(Supplied material)
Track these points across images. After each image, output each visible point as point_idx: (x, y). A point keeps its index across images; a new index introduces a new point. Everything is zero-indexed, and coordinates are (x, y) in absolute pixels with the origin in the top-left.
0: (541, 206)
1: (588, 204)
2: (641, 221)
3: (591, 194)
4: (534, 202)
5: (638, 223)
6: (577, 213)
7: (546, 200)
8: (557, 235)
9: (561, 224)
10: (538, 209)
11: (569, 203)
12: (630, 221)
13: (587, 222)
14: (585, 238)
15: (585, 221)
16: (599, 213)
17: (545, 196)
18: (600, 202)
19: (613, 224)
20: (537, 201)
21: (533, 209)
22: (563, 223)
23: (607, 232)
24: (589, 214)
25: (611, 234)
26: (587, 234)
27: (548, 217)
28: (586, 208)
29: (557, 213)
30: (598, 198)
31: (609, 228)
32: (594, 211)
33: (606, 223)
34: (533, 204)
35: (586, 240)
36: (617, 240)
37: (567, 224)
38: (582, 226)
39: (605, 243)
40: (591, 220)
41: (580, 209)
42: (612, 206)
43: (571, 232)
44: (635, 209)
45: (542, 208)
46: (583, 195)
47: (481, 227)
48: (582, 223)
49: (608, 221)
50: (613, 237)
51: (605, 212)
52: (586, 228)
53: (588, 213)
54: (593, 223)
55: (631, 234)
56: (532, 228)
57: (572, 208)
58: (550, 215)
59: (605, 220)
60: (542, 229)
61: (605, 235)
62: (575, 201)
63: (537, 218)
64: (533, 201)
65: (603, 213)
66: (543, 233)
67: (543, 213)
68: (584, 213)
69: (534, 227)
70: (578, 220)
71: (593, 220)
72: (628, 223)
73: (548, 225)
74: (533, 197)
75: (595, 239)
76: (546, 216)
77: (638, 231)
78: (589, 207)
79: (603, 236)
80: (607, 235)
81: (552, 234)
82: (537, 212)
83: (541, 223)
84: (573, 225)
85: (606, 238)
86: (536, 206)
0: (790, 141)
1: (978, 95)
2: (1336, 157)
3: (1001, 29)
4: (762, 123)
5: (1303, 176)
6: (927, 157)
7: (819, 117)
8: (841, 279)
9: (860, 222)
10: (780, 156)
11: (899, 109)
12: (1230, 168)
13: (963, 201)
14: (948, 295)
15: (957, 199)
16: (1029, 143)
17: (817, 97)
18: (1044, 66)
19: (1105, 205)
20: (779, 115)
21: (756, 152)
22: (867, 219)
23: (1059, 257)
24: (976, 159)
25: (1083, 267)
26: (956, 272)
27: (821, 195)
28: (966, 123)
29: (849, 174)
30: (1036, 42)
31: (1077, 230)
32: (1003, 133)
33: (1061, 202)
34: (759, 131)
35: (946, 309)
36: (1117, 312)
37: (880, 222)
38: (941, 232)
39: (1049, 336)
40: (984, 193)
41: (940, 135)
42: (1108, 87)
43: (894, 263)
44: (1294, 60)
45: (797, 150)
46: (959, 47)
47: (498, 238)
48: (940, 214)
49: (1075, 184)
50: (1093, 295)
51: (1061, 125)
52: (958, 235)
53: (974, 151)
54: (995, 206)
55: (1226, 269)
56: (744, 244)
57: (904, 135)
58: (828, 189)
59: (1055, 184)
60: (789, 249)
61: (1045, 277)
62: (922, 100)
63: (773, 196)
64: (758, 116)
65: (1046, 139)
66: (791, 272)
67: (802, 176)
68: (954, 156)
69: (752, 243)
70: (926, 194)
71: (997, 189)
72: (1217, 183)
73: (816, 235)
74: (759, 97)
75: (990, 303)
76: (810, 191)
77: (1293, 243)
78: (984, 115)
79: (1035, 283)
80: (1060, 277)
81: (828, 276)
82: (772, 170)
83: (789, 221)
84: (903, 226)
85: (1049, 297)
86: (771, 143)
(End Supplied material)
• **Instructions for the task**
Please reproduce the lines starting at the first one and ending at the line containing "29: (849, 174)", substituting "Follow" for "Track" and leaving everything else the same.

• **Solution to this task**
Follow these points across images. After each image, output each visible point as point_idx: (x, y). A point keeps its index across images; a new index introduces a new point. Everything is zero-indexed, and coordinates are (x, y) in absolute pixels with the origin in the top-left.
0: (541, 206)
1: (588, 204)
2: (641, 221)
3: (591, 194)
4: (534, 202)
5: (638, 223)
6: (577, 213)
7: (546, 200)
8: (557, 235)
9: (561, 224)
10: (538, 209)
11: (569, 203)
12: (630, 221)
13: (587, 222)
14: (585, 238)
15: (585, 221)
16: (599, 213)
17: (545, 196)
18: (600, 202)
19: (613, 224)
20: (537, 201)
21: (533, 209)
22: (563, 223)
23: (607, 232)
24: (589, 214)
25: (611, 234)
26: (587, 234)
27: (548, 217)
28: (586, 208)
29: (557, 213)
30: (598, 198)
31: (609, 228)
32: (594, 211)
33: (606, 223)
34: (533, 204)
35: (586, 240)
36: (617, 240)
37: (567, 224)
38: (582, 226)
39: (605, 243)
40: (591, 220)
41: (580, 209)
42: (612, 206)
43: (571, 232)
44: (635, 209)
45: (542, 208)
46: (583, 195)
47: (481, 227)
48: (582, 223)
49: (608, 221)
50: (613, 237)
51: (605, 212)
52: (586, 228)
53: (588, 213)
54: (593, 223)
55: (631, 234)
56: (532, 228)
57: (572, 208)
58: (550, 215)
59: (605, 220)
60: (542, 229)
61: (605, 235)
62: (575, 201)
63: (537, 218)
64: (533, 201)
65: (603, 213)
66: (543, 233)
67: (543, 213)
68: (584, 213)
69: (534, 227)
70: (578, 220)
71: (593, 220)
72: (628, 223)
73: (548, 225)
74: (533, 197)
75: (595, 239)
76: (546, 216)
77: (638, 231)
78: (589, 207)
79: (603, 236)
80: (607, 235)
81: (552, 234)
82: (537, 212)
83: (541, 223)
84: (573, 225)
85: (606, 238)
86: (536, 206)
0: (790, 141)
1: (978, 95)
2: (1336, 157)
3: (1001, 29)
4: (762, 123)
5: (1303, 176)
6: (927, 157)
7: (819, 117)
8: (841, 279)
9: (860, 222)
10: (780, 156)
11: (899, 109)
12: (1230, 168)
13: (963, 201)
14: (948, 295)
15: (957, 199)
16: (1029, 143)
17: (817, 97)
18: (1044, 66)
19: (1105, 205)
20: (779, 115)
21: (756, 152)
22: (867, 219)
23: (1059, 257)
24: (976, 159)
25: (1083, 267)
26: (956, 272)
27: (821, 195)
28: (966, 123)
29: (849, 174)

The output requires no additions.